# Problem statement
Search the entries below for "msgrcv". Report each line where it occurs.

[Stored data]
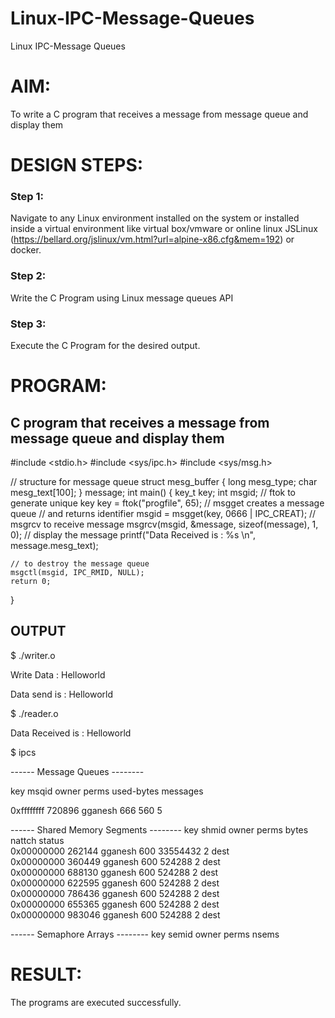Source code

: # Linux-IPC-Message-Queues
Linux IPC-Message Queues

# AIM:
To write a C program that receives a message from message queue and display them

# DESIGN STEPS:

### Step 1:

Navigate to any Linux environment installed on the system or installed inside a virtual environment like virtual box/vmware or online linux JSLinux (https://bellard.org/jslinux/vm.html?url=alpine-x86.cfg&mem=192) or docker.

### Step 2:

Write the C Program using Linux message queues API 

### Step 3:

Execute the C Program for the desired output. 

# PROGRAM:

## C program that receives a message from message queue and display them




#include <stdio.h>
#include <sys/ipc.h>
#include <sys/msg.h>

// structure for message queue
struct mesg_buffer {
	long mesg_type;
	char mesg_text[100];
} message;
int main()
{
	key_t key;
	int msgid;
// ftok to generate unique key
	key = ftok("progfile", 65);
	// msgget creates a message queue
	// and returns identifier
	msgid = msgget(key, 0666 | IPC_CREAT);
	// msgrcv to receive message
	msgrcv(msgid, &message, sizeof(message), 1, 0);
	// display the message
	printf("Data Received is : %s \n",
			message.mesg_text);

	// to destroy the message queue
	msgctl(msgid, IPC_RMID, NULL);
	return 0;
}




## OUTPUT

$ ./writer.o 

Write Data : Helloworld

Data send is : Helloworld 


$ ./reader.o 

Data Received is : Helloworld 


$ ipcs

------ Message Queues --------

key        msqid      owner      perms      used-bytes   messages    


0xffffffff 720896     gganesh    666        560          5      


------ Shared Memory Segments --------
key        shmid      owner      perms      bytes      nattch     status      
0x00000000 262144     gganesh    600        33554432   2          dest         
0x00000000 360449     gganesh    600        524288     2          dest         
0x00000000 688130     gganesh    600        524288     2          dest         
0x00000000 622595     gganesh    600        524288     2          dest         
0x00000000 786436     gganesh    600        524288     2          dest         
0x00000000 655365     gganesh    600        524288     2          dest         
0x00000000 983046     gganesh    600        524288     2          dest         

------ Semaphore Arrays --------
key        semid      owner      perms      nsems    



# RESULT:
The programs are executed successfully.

# Answer box
	// msgrcv to receive message
	msgrcv(msgid, &message, sizeof(message), 1, 0);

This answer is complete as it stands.